# Items listed in a dataset
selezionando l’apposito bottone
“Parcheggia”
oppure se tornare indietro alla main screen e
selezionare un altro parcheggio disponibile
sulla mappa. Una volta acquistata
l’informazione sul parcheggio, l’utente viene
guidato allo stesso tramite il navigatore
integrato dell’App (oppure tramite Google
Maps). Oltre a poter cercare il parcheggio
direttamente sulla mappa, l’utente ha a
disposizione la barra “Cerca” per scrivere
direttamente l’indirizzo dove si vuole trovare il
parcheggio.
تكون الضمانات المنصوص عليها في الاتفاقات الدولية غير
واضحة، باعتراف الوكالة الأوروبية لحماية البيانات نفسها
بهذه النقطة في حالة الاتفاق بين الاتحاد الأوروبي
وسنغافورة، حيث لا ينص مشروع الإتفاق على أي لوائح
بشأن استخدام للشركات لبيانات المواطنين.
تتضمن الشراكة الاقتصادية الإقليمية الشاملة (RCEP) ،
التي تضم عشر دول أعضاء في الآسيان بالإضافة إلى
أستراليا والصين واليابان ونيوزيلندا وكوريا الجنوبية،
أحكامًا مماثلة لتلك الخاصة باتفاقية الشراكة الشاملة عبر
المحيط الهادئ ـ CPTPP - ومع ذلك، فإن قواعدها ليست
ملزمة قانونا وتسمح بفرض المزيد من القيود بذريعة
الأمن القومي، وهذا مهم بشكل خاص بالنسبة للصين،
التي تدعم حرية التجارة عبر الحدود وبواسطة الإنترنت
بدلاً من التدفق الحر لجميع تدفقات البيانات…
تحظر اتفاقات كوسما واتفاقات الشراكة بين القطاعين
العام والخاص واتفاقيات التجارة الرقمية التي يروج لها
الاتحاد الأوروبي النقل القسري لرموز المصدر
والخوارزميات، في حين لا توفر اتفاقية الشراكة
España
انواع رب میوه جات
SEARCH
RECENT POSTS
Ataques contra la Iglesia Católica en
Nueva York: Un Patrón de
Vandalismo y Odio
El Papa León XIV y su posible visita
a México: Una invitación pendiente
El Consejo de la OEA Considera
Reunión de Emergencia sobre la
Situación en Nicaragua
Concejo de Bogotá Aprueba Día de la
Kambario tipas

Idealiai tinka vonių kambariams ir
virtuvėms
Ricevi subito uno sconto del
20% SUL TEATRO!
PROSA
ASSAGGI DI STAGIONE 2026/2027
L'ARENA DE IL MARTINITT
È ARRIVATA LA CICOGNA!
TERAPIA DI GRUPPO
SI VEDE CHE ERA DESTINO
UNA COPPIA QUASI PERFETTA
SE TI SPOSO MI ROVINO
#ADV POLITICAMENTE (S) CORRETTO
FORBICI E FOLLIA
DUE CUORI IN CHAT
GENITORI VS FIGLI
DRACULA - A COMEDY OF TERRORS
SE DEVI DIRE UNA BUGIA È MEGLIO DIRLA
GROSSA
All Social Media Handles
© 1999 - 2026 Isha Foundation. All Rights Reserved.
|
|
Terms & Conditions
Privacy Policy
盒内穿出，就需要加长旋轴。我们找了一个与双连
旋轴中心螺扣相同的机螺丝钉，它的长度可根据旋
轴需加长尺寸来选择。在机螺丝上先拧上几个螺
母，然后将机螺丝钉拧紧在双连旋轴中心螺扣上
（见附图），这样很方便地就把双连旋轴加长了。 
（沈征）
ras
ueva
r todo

# What you are asked to do
Reproduce every one of the lines above word for word, without changing anything.

# Result for this exercise
selezionando l’apposito bottone
“Parcheggia”
oppure se tornare indietro alla main screen e
selezionare un altro parcheggio disponibile
sulla mappa. Una volta acquistata
l’informazione sul parcheggio, l’utente viene
guidato allo stesso tramite il navigatore
integrato dell’App (oppure tramite Google
Maps). Oltre a poter cercare il parcheggio
direttamente sulla mappa, l’utente ha a
disposizione la barra “Cerca” per scrivere
direttamente l’indirizzo dove si vuole trovare il
parcheggio.
تكون الضمانات المنصوص عليها في الاتفاقات الدولية غير
واضحة، باعتراف الوكالة الأوروبية لحماية البيانات نفسها
بهذه النقطة في حالة الاتفاق بين الاتحاد الأوروبي
وسنغافورة، حيث لا ينص مشروع الإتفاق على أي لوائح
بشأن استخدام للشركات لبيانات المواطنين.
تتضمن الشراكة الاقتصادية الإقليمية الشاملة (RCEP) ،
التي تضم عشر دول أعضاء في الآسيان بالإضافة إلى
أستراليا والصين واليابان ونيوزيلندا وكوريا الجنوبية،
أحكامًا مماثلة لتلك الخاصة باتفاقية الشراكة الشاملة عبر
المحيط الهادئ ـ CPTPP - ومع ذلك، فإن قواعدها ليست
ملزمة قانونا وتسمح بفرض المزيد من القيود بذريعة
الأمن القومي، وهذا مهم بشكل خاص بالنسبة للصين،
التي تدعم حرية التجارة عبر الحدود وبواسطة الإنترنت
بدلاً من التدفق الحر لجميع تدفقات البيانات…
تحظر اتفاقات كوسما واتفاقات الشراكة بين القطاعين
العام والخاص واتفاقيات التجارة الرقمية التي يروج لها
الاتحاد الأوروبي النقل القسري لرموز المصدر
والخوارزميات، في حين لا توفر اتفاقية الشراكة
España
انواع رب میوه جات
SEARCH
RECENT POSTS
Ataques contra la Iglesia Católica en
Nueva York: Un Patrón de
Vandalismo y Odio
El Papa León XIV y su posible visita
a México: Una invitación pendiente
El Consejo de la OEA Considera
Reunión de Emergencia sobre la
Situación en Nicaragua
Concejo de Bogotá Aprueba Día de la
Kambario tipas

Idealiai tinka vonių kambariams ir
virtuvėms
Ricevi subito uno sconto del
20% SUL TEATRO!
PROSA
ASSAGGI DI STAGIONE 2026/2027
L'ARENA DE IL MARTINITT
È ARRIVATA LA CICOGNA!
TERAPIA DI GRUPPO
SI VEDE CHE ERA DESTINO
UNA COPPIA QUASI PERFETTA
SE TI SPOSO MI ROVINO
#ADV POLITICAMENTE (S) CORRETTO
FORBICI E FOLLIA
DUE CUORI IN CHAT
GENITORI VS FIGLI
DRACULA - A COMEDY OF TERRORS
SE DEVI DIRE UNA BUGIA È MEGLIO DIRLA
GROSSA
All Social Media Handles
© 1999 - 2026 Isha Foundation. All Rights Reserved.
|
|
Terms & Conditions
Privacy Policy
盒内穿出，就需要加长旋轴。我们找了一个与双连
旋轴中心螺扣相同的机螺丝钉，它的长度可根据旋
轴需加长尺寸来选择。在机螺丝上先拧上几个螺
母，然后将机螺丝钉拧紧在双连旋轴中心螺扣上
（见附图），这样很方便地就把双连旋轴加长了。 
（沈征）
ras
ueva
r todo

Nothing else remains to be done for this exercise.